State space truncation with quantified errors for accurate solutions to discrete Chemical Master Equation

TL;DR

This paper introduces a novel state space truncation method for the discrete Chemical Master Equation, providing theoretical error bounds and an efficient way to ensure accurate solutions for complex stochastic reaction networks.

Contribution

It presents a new truncation approach based on molecular equivalence groups and develops a theoretical framework for quantifying and bounding truncation errors in steady state solutions.

Findings

Truncation error can be asymptotically bounded by boundary state probabilities.

The method accurately estimates errors without solving the full dCME.
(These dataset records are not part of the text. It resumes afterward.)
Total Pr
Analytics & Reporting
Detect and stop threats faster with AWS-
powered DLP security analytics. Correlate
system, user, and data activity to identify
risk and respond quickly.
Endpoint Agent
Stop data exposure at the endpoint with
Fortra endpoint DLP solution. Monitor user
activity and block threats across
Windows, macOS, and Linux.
Validated on four stochastic networks, ensuring reliable solutions.

Abstract

The discrete chemical master equation (dCME) provides a general framework for studying stochasticity in mesoscopic reaction networks. Since its direct solution rapidly becomes intractable due to the increasing size of the state space, truncation of the state space is necessary for solving most dCMEs. It is therefore important to assess the consequences of state space truncations so errors can be quantified and minimized. Here we describe a novel method for state space truncation. By partitioning a reaction network into multiple molecular equivalence groups (MEG), we truncate the state space by limiting the total molecular copy numbers in each MEG. We further describe a theoretical framework for analysis of the truncation error in the steady state probability landscape using reflecting boundaries. By aggregating the state space based on the usage of a MEG and constructing an aggregated Markov process, we show that the truncation error of a MEG can be asymptotically bounded by the probability of states on the reflecting boundary of the MEG. Furthermore, truncating states of an arbitrary MEG will not undermine the estimated error of truncating any other MEGs. We then provide an error estimate for networks with multiple MEGs. To rapidly determine the appropriate size of an arbitrary MEG, we introduce an a priori method to estimate the upper bound of its truncation error, which can be rapidly computed from reaction rates, without costly trial solutions of the dCME. We show results of applying our methods to four stochastic networks. We demonstrate how truncation errors and steady state probability landscapes can be computed using different sizes of the MEG(s) and how the results validate out theories. Overall, the novel state space truncation and error analysis methods developed here can be used to ensure accurate direct solutions to the dCME for a large class of stochastic networks.